Upcoming Event: Center for Autonomy Seminar
Scott Guan, Postdoctoral Fellow, Guggenheim School of Aerospace Engineering, Georgia Tech
11 – 12:30PM
Monday Apr 6, 2026
POB 6.304
Modern multi-agent systems face two fundamental scalability challenges: the complexity of the environment and the growing number of interacting agents. In this talk, I present approaches that address these challenges through environment abstractions and mean-field approximations. First, I introduce a performance-driven environment abstraction framework for efficient planning and learning in large state spaces. I then examine an abstraction concealment problem that arises in competitive settings, where agents strategically hide their internal abstraction to avoid exploitation. Second, I address scalability in large-population team-versus-team scenarios by introducing zero-sum mean-field team games, which capture mixed competitive–cooperative interactions among large teams of agents. Building on structural results on optimal policy classes, I present MF-MAPPO, one of the first MARL algorithms for competitive games that scales to hundreds or even thousands of agents.

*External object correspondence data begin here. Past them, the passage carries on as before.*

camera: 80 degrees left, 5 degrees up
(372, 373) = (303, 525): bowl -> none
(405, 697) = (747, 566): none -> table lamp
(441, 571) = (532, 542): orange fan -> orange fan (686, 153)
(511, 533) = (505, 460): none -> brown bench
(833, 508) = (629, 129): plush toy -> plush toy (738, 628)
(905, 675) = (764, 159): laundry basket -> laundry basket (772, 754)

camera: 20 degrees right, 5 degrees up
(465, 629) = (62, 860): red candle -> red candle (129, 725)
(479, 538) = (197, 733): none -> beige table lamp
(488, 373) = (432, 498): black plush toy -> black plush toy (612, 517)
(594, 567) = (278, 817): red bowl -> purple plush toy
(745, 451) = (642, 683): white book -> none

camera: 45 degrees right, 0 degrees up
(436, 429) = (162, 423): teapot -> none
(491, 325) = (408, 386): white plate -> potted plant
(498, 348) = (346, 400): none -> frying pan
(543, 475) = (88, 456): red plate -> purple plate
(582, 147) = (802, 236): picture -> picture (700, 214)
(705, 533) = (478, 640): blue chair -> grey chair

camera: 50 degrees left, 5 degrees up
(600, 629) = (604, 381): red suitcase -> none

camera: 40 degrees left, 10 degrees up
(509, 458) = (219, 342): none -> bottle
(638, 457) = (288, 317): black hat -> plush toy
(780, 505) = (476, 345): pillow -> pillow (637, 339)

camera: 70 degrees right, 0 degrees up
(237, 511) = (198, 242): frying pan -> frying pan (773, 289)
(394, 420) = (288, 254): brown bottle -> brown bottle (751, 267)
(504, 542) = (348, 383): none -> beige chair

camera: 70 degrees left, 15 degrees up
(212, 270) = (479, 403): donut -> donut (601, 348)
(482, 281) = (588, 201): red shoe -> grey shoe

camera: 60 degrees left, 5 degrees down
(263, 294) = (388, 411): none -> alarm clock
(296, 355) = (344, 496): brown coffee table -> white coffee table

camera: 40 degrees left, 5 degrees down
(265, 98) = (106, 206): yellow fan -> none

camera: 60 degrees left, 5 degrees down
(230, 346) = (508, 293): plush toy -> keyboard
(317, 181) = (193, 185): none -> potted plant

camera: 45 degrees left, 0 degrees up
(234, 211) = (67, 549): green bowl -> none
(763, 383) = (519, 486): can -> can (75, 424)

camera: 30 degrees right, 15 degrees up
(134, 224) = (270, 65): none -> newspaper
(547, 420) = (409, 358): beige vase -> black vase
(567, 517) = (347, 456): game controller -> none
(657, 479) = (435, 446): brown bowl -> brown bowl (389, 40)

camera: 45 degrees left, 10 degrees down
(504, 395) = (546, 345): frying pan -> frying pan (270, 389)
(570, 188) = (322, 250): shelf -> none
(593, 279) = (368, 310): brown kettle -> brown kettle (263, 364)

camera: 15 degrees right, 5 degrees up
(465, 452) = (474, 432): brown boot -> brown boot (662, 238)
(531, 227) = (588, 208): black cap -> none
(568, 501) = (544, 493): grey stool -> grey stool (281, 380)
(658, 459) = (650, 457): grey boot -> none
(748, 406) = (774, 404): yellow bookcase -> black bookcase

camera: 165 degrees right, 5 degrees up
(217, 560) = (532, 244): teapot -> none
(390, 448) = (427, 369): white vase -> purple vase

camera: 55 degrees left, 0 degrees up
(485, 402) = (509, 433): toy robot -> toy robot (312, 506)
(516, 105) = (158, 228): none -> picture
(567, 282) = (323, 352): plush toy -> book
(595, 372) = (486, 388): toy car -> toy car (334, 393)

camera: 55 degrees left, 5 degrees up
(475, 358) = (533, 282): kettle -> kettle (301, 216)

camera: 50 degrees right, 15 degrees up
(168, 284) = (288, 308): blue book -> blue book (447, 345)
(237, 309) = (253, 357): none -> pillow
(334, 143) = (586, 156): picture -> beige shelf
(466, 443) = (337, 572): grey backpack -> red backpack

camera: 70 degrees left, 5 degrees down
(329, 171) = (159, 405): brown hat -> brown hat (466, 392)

Scott Guan received the B.S., M.S., and Ph.D. degrees in Aerospace Engineering from the Georgia Institute of Technology in 2018, 2020, and 2025, respectively. He is currently a Postdoctoral Fellow at the Guggenheim School of Aerospace Engineering at Georgia Tech. His research focuses on scalable decision-making and learning for large multi-agent systems, leveraging tools from game theory, optimization, control, and machine learning. His work develops principled and provable methods for coordination and competition in large-scale cyber-physical and robotic systems.